So I have a DataFrame that has multiple column names that are the same. I firstly separate these columns and create a DataFrame that has these duplicated column names. What I was wondering, is there anyway to double check if all of the values in the rows have the same value as each other? In which case, I know that one column is an exact duplicate of another and I can drop it?
Below is what I have gotten so far and an example DF:
import collections
duplicated_columns = [item for item, count in collections.Counter(checking_empty_list).items() if count > 1]
dupe[duplicated_columns].head()
That is a simple way to obtain the columns that appear twice in a dataframe and then I am just displaying the head.
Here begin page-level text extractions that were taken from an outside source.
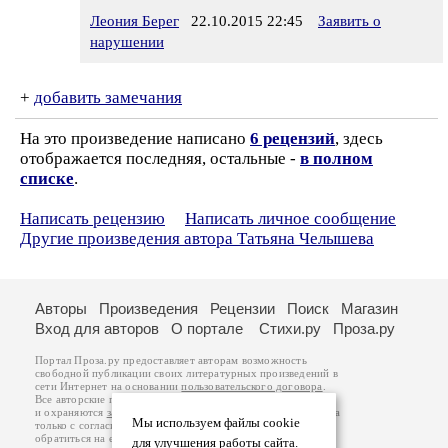
Леония Берег
22.10.2015 22:45
Заявить о
нарушении
+
добавить замечания
На это произведение написано
6 рецензий
, здесь
отображается последняя, остальные -
в полном
списке
.
Написать рецензию
Написать личное сообщение
Другие произведения автора Татьяна Челышева
Авторы
Произведения
Рецензии
Поиск
Магазин
Вход для авторов
О портале
Стихи.ру
Проза.ру
Портал Проза.ру предоставляет авторам возможность
свободной публикации своих литературных произведений в
сети Интернет на основании
пользовательского договора
.
Все авторские права на произведения принадлежат авторам
и охраняются
законом
. Перепечатка произведений возможна
Мы используем файлы cookie
только с согласия его автора, к которому вы можете
обратиться на его авторской странице. Ответственность за
для улучшения работы сайта.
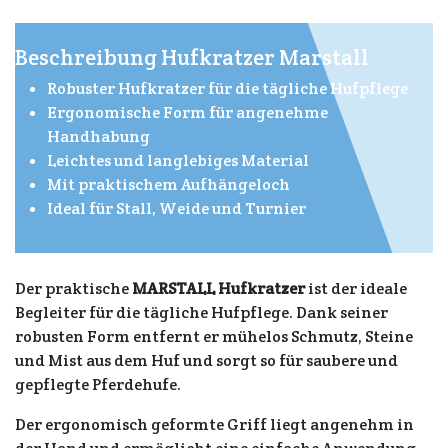
Beschreibung Hufkratzer Marstall
Robuster Hufkratzer für die tägliche Hufpflege
Ergonomische Form für angenehme
Handhabung
Leichtes und langlebiges Material
Mit praktischem Aufhängeloch
Ideal für Stall, Weide und Turnier
Der praktische
MARSTALL Hufkratzer
ist der ideale
Begleiter für die tägliche Hufpflege. Dank seiner
robusten Form entfernt er mühelos Schmutz, Steine
und Mist aus dem Huf und sorgt so für saubere und
gepflegte Pferdehufe.
Der ergonomisch geformte Griff liegt angenehm in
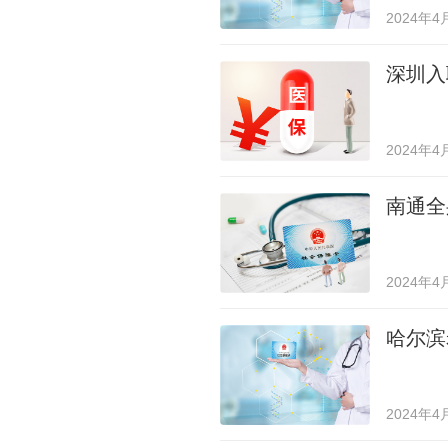
2024年4
深圳入
2024年4
南通全
2024年4
哈尔滨
2024年4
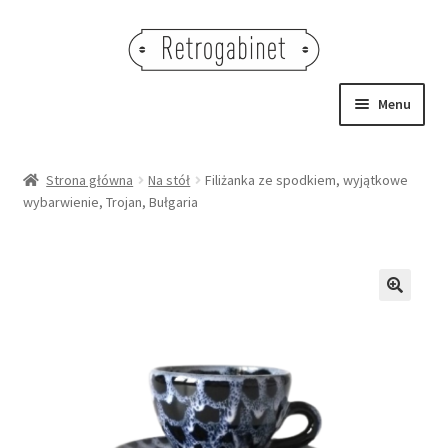
Przejdź
Przejdź
do
do
nawigacji
treści
Menu
NOWOŚCI
Strona główna
Na stół
Filiżanka ze spodkiem, wyjątkowe
wybarwienie, Trojan, Bułgaria
OBRAZY
NA STÓŁ
DEKORACJE
🔍
OŚWIETLENIE
MEBLE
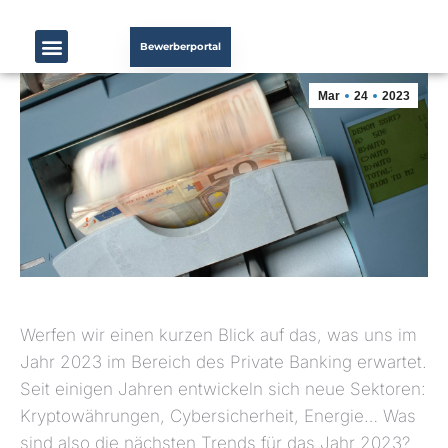
Bewerberportal
Mar
24
2023
Werfen wir einen kurzen Blick auf das, was uns im
Jahr 2023 im Bereich des Private Banking erwartet.
Seit einigen Jahren entwickeln sich neue Sektoren:
Kryptowährungen, Cybersicherheit, Energie… Was
sind also die nächsten Trends für das Jahr 2023?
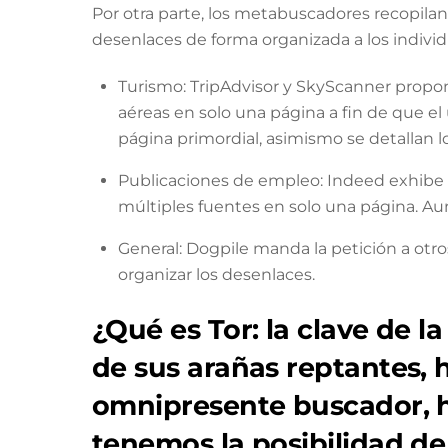
Por otra parte, los metabuscadores recopila
desenlaces de forma organizada a los indivi
Turismo: TripAdvisor y SkyScanner propo
aéreas en solo una página a fin de que el
página primordial, asimismo se detallan l
Publicaciones de empleo: Indeed exhibe 
múltiples fuentes en solo una página. Aun
General: Dogpile manda la petición a otro
organizar los desenlaces.
¿Qué es Tor: la clave de 
de sus arañas reptantes, h
omnipresente buscador, 
tenemos la posibilidad de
I get the following df below:
In this case, ID would be all true and we can delete one of the columns, however total wouldn't be true and we won't delete any as the values are different. I thought of doing but it is unable to differentiate. How would I do it for multiple duplicated columns which could differ each time?
if df['ID'] == df['ID'].all() == True:
df.drop(['ID'])
else:
pass
Here is the code to get it into a df in Python.
ID,ID,TOTAL,TOTAL
0.0,0.0,290,0.00
0.0,0.0,16,60.16
0.0,0.0,0,0.00
0.0,0.0,87,0.87
0.0,0.0,78,0.78
df = pd.read_clipboard(sep=',')
df = df.rename(columns = {'TOTAL.1':'TOTAL', 'ID.1':'ID'})
Any help would be appreciated.